A.1. Factos dados como provados

A) Os Requerentes efetuaram o pagamento integral da liquidação de IRS n.º 2024..., referente ao ano de 2021, e de juros compensatórios, bem como da demonstração de acerto de contas n.º 2024 ... com valor a pagar de € 44.718,40. 

B) O pedido de pronúncia arbitral deu entrada no CAAD em 5 de fevereiro de 2025, tendo sido aceite dois dias depois.

C) O PPA foi automaticamente notificado à Requerida AT a 112 de fevereiro de 2025.

D) O Tribunal Arbitral Singular foi constituído em 15 de abril de 2025 tendo sido de imediato notificado às partes.

E) Por despacho da DS IRS n.º..., de 7 de maio de 2025, da Senhora Subdiretora-Geral, foi determinada a revogação da liquidação de IRS objeto nos presentes autos, não tendo sido  sido reconhecido o direito dos Requerentes a juros indemnizatórios.

F) Consta o seguinte na informação de suporte ao referido despacho: 

 

 

 

 

 

 

 

 

 

 

 

 

 

 

G) Em 13 de maio de 2025, a AT comunicou aos autos o teor do Despacho da Senhora Subdiretora-Geral da Área antes mencionado.

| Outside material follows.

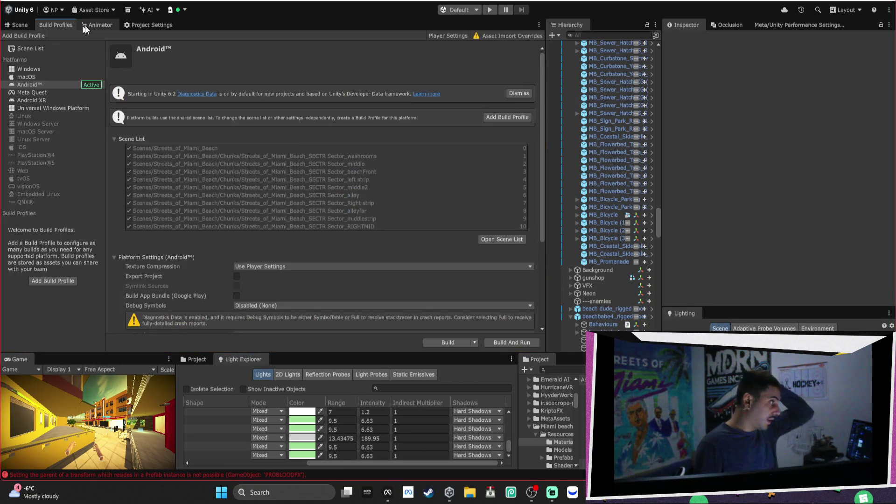
Build for Android, replacing Streets of Miami_alpha_test_DONOTRELEASE.apk on the Desktop
{"action": "left_click", "coordinate": [453, 343]}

H) Notificado pelo despacho arbitral de 26 de setembro de 2025 para no prazo de cinco dias, se pronunciar, querendo, sobre o teor da comunicação da Requerida, designadamente informar se pretende prosseguir ou não com o presente PPA, vieram os Requerentes dizer que deve ser julgado totalmente procedente o presente pedido de pronúncia arbitral, por fundado e provado, e, em consequência, que se digne a Reconhecer o direito dos Requerentes aos juros indemnizatórios, calculados sobre os montantes a restituir aos Requerentes.

A.2. Factos dados como não provados

            Com relevo para a decisão, não foram identificados outros factos que devam considerar-se como não provados.

 

A.3. Fundamentação da matéria de facto provada e não provada

            Relativamente à matéria de facto o Tribunal não tem de se pronunciar sobre tudo o que foi alegado pelas partes, cabendo-lhe, sim, o dever de selecionar os factos que importam para a decisão e discriminar a matéria provada da não provada (cfr. art. 123.º, 2, CPPT, e art. 607.º, 3, CPC, aplicáveis ex vi art. 29.º, 1, a), e e), RJAT). 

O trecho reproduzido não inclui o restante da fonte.